> _PASSAGE PROVIDED_:
Thursday, July 28, 2016

The Little Things

Philippians 4:4-7
4 Rejoice in the Lord always; again I will say, rejoice. 
5 Let your reasonableness be known to everyone. The Lord is at hand; 
do not be anxious about anything, but in everything by prayer and supplication with thanksgiving let your requests be made known to God. 
7 And the peace of God, which surpasses all understanding, will guard your hearts and your minds in Christ Jesus.

Leaving home, my family, and my comfort zone gave me some major feelings of anxiety. To be honest, I was struggling to keep a spirit of thanksgiving as I was praying to the Lord for peace. Then things started to go wrong. Due to storms, my plane landed about 45 minutes away from airport and informed us that we were going to have to wait out the storms…for a few HOURS. I was shocked! I was going to miss my last connecting flight, and I am on a deadline.  

That morning for my devotions I had read 2 Chronicles 20, which talks about an impossible war for Israel. God let them know that even though they could not win, He would win the battle for them. So when the battle happened, Israel stood there watching as their enemies turned on each other and completely wiped out their own entire army! God had completely won the battle by turning the enemy on themselves! 

You may see where this is going. In my very earthly mindset, I earnestly started praying that God would delay my connecting flight so I would not miss it (similar to the enemy defeating themselves for my benefit). As I was praying though, God gave me an overwhelming sense to not get my hopes up, because His answer was “no”. I smiled to myself, thankful that He told me at the beginning so I wouldn’t be disappointed when I got to the airport. Though right after that, I got a call letting me know my flight had in fact been delayed!

I got extremely excited, yet I was skeptical after what God had just revealed to me. After a long wait in a relatively angry mob, the flight was cancelled, and so began the panic and stampedes. It was at this point that I began noticing a series of little blessings that kept happening. 

  1. As everyone stood in line/mobbed (angry, yelling, cutting, swearing), it hit me that I could call the airline from my place in line. I stood in line for over an hour, which gave me plenty of time to book one of the first available flights to my destination. I found out when I reached the front of the line that the next available flight was 3 days away! I am so thankful God prompted me to call versus wait for assistance, otherwise I would have to be dealing with some major problems right now.

> _PROVIDED RECORDS_:
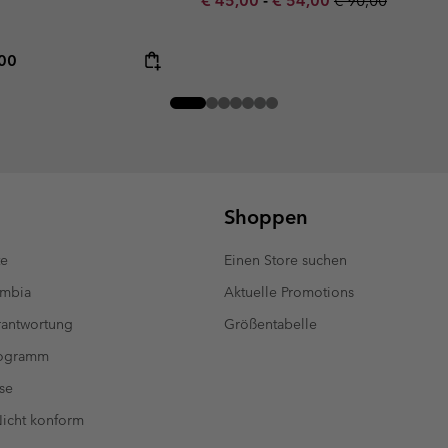
€ 45,00
-
€ 54,00
€ 90,00
rice:
mum price:
,00
Shoppen
te
Einen Store suchen
umbia
Aktuelle Promotions
antwortung
Größentabelle
rogramm
se
 Nicht konform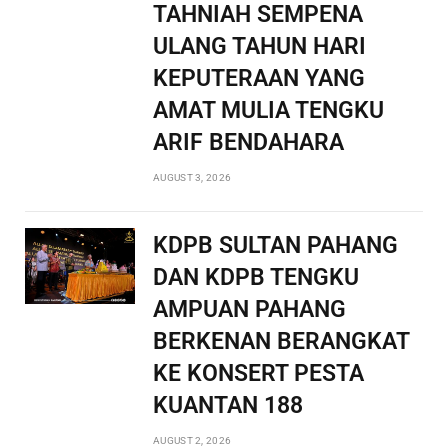
TAHNIAH SEMPENA
ULANG TAHUN HARI
KEPUTERAAN YANG
AMAT MULIA TENGKU
ARIF BENDAHARA
AUGUST 3, 2026
KDPB SULTAN PAHANG
DAN KDPB TENGKU
AMPUAN PAHANG
BERKENAN BERANGKAT
KE KONSERT PESTA
KUANTAN 188
AUGUST 2, 2026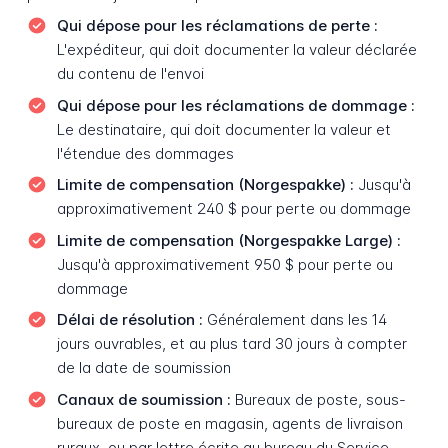
Qui dépose pour les réclamations de perte :
L'expéditeur, qui doit documenter la valeur déclarée
du contenu de l'envoi
Qui dépose pour les réclamations de dommage :
Le destinataire, qui doit documenter la valeur et
l'étendue des dommages
Limite de compensation (Norgespakke) :
Jusqu'à
approximativement 240 $ pour perte ou dommage
Limite de compensation (Norgespakke Large) :
Jusqu'à approximativement 950 $ pour perte ou
dommage
Délai de résolution :
Généralement dans les 14
jours ouvrables, et au plus tard 30 jours à compter
de la date de soumission
Canaux de soumission :
Bureaux de poste, sous-
bureaux de poste en magasin, agents de livraison
ruraux, ou par lettre écrite au bureau du Service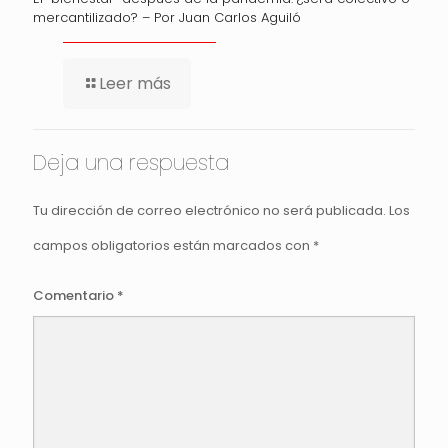
mercantilizado? – Por Juan Carlos Aguiló
Leer más
Deja una respuesta
Tu dirección de correo electrónico no será publicada.
Los
campos obligatorios están marcados con
*
Comentario
*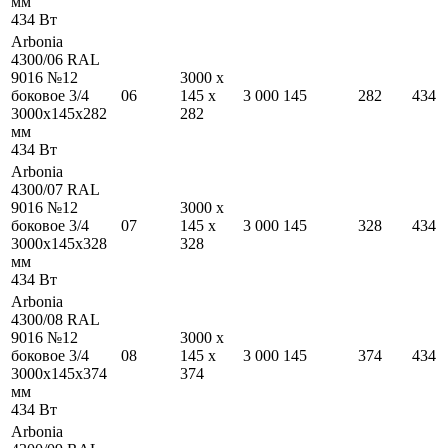
мм
434
Вт
Arbonia
4300/06 RAL
9016 №12
3000
x
боковое 3/4
06
145
x
3 000
145
282
434
3000
x
145
x
282
282
мм
434
Вт
Arbonia
4300/07 RAL
9016 №12
3000
x
боковое 3/4
07
145
x
3 000
145
328
434
3000
x
145
x
328
328
мм
434
Вт
Arbonia
4300/08 RAL
9016 №12
3000
x
боковое 3/4
08
145
x
3 000
145
374
434
3000
x
145
x
374
374
мм
434
Вт
Arbonia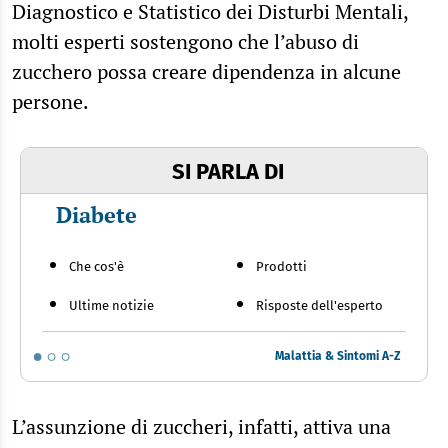
Diagnostico e Statistico dei Disturbi Mentali,
molti esperti sostengono che l’abuso di
zucchero possa creare dipendenza in alcune
persone.
SI PARLA DI
Diabete
Che cos'è
Prodotti
Ultime notizie
Risposte dell'esperto
Malattia & Sintomi A-Z
L’assunzione di zuccheri, infatti, attiva una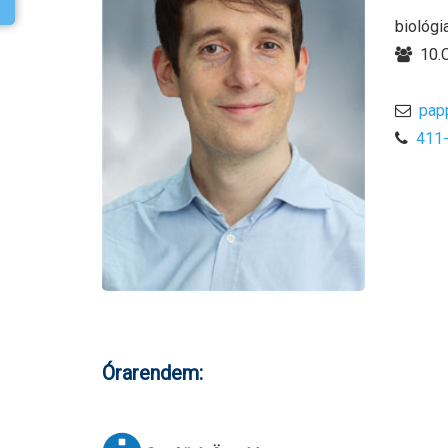
biológia
10.C
pap
411
Órarendem: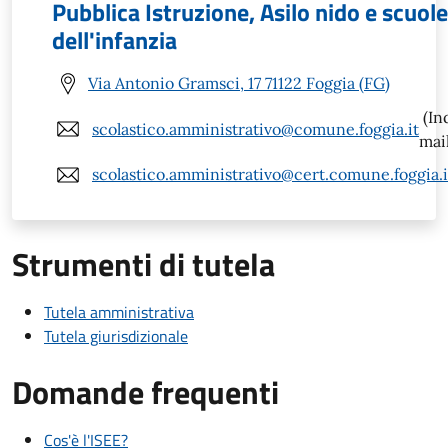
Pubblica Istruzione, Asilo nido e scuole
dell'infanzia
Via Antonio Gramsci, 17 71122 Foggia (FG)
(In
scolastico.amministrativo@comune.foggia.it
mail
scolastico.amministrativo@cert.comune.foggia.i
Strumenti di tutela
Tutela amministrativa
Tutela giurisdizionale
Domande frequenti
Cos'è l'ISEE?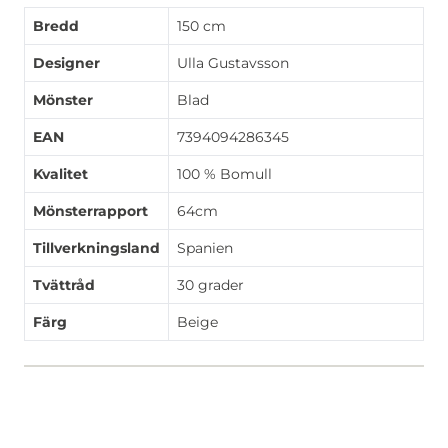
Bredd
150 cm
Designer
Ulla Gustavsson
Mönster
Blad
EAN
7394094286345
Kvalitet
100 % Bomull
Mönsterrapport
64cm
Tillverkningsland
Spanien
Tvättråd
30 grader
Färg
Beige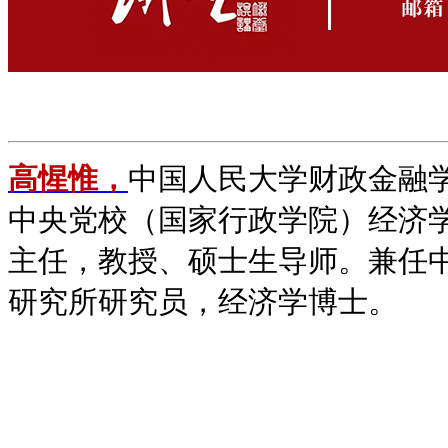
高惺惟，
中国人民大学财政金融
中央党校（国家行政学院）经济
主任，教授、硕士生导师。兼任
研究所研究员，经济学博士。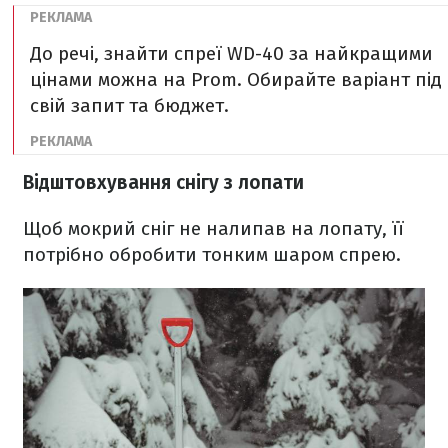
До речі, знайти спреї WD-40 за найкращими
цінами можна на Prom. Обирайте варіант під
свій запит та бюджет.
Відштовхування снігу з лопати
Щоб мокрий сніг не налипав на лопату, її
потрібно обробити тонким шаром спрею.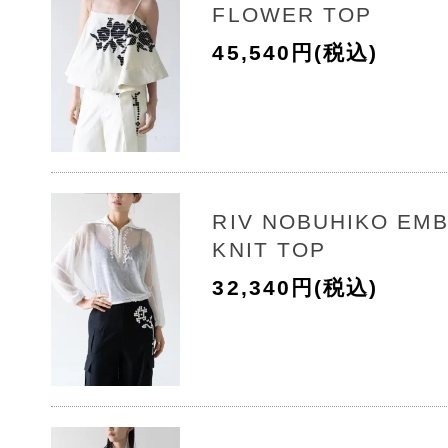
FLOWER TOP
45,540円(税込)
RIV NOBUHIKO EM
KNIT TOP
32,340円(税込)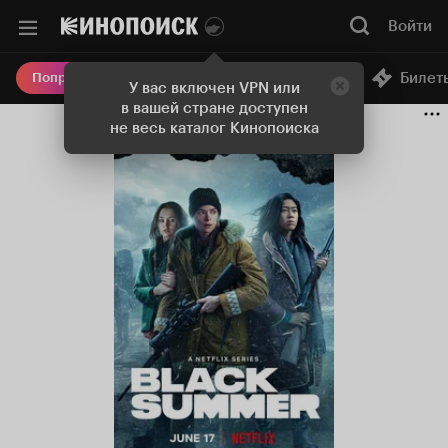
Войти
Онлайн-кинотеатр
Билет
Попробовать Плюс
У вас включен VPN или
в вашей стране доступен
не весь каталог Кинопоиска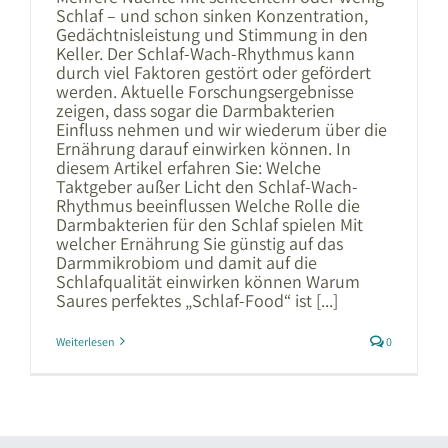
Schlaf – und schon sinken Konzentration,
Gedächtnisleistung und Stimmung in den
Keller. Der Schlaf-Wach-Rhythmus kann
durch viel Faktoren gestört oder gefördert
werden. Aktuelle Forschungsergebnisse
zeigen, dass sogar die Darmbakterien
Einfluss nehmen und wir wiederum über die
Ernährung darauf einwirken können. In
diesem Artikel erfahren Sie: Welche
Taktgeber außer Licht den Schlaf-Wach-
Rhythmus beeinflussen Welche Rolle die
Darmbakterien für den Schlaf spielen Mit
welcher Ernährung Sie günstig auf das
Darmmikrobiom und damit auf die
Schlafqualität einwirken können Warum
Saures perfektes „Schlaf-Food“ ist [...]
Weiterlesen
0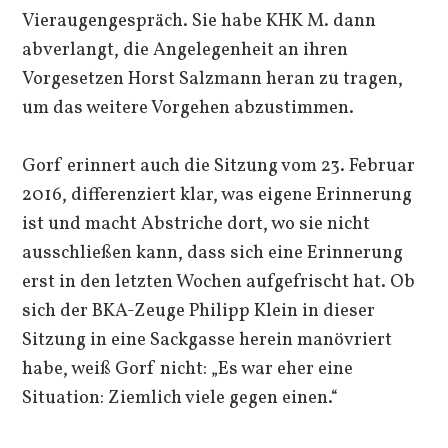
Vieraugengespräch. Sie habe KHK M. dann
abverlangt, die Angelegenheit an ihren
Vorgesetzen Horst Salzmann heran zu tragen,
um das weitere Vorgehen abzustimmen.
Gorf erinnert auch die Sitzung vom 23. Februar
2016, differenziert klar, was eigene Erinnerung
ist und macht Abstriche dort, wo sie nicht
ausschließen kann, dass sich eine Erinnerung
erst in den letzten Wochen aufgefrischt hat. Ob
sich der BKA-Zeuge Philipp Klein in dieser
Sitzung in eine Sackgasse herein manövriert
habe, weiß Gorf nicht: „Es war eher eine
Situation: Ziemlich viele gegen einen.“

> _TASKS FOR THIS EXERCISE_:
**a)** In the devotional post about the canceled flight, what passage had the writer read for devotions that morning?
**b)** Proceed with the devotional post about the canceled flight, writing on from the end of its first numbered blessing.

> _RESULTS FOR EACH TASK_:
**a)** 2 Chronicles 20.

**b)**
  2. Next, I had failed to eat anything since I began the trip (a bad traveling habit of mine), and it so happened that my grandmother had bought me tons of peanut M&Ms and cheese cracker packets. I hadn’t planned on packing any food, and I’m so thankful she sent it with me! By the time I was free to get food, every restaurant in the building was closed for the night. I plan to eat like a hobbit today to make up for it, but I was thankful for some food to sustain me until restaurants reopened.
  3. I ended up getting sick, which is also something that doesn’t usually happen to me. My mom had encouraged me to pack pain pills, which I had forgotten to pack until last minute. I didn’t have time, so I just threw them in my carry-on, which I never bring, but when I got sick I happened to have exactly the pill I needed to feel better! I think everyone in this airport should be blessed and thankful for this! (I’d hate to have to be sick and grumpy to everyone). :) God provides.
  4. The first flight that was available to me was the next day, which meant a night spent in the baggage claim area. Apparently this area only has one plug, and I happened to sit right under it! People were swarming anything that looked like a plug, as everyone’s phone was dying, but thankfully God had provided my own plug that I was able to keep my computer and phone charged with, and therefore be able to keep in contact with my family and friends waiting for me at my end destination. So thankful for this, as traveling alone is lonely, and my parents would have been extremely worried if my phone had died. 
  5. For the last blessing I'll mention now, my book bag zipper refuses to stay closed tight since my ukulele is sticking out the top. I was struggling lugging around my ukulele as another carry-on (2 bags plus a ukulele), but then I was also struggling to not spill everything in my book bag when I tried to carry my ukulele in my book bag, sticking out the top. Then I remembered I always carry a carabiner! I used my extremely exhausted brain for some critical thinking skills, and connected the zipper with the ukulele inside my bag. I feel very relieved and happy walking around this massive airport without all of my stuff falling apart. 

These are little things, that maybe most people wouldn’t even notice. But they were exactly what I needed to keep praying with a heart of thanksgiving! God knows what He’s doing…. I may be over 24 hours into my trip and still 15 hours away from my destination, but my attitude is better now than it was when nothing was going wrong! To top it off, I just drank the biggest cup of coffee I have seen in a long time, which basically means I now am experiencing super hero powers.

Thank you for your prayers! Please keep praying, as I still have a lot to do from now until I actually get to Mexico on Saturday.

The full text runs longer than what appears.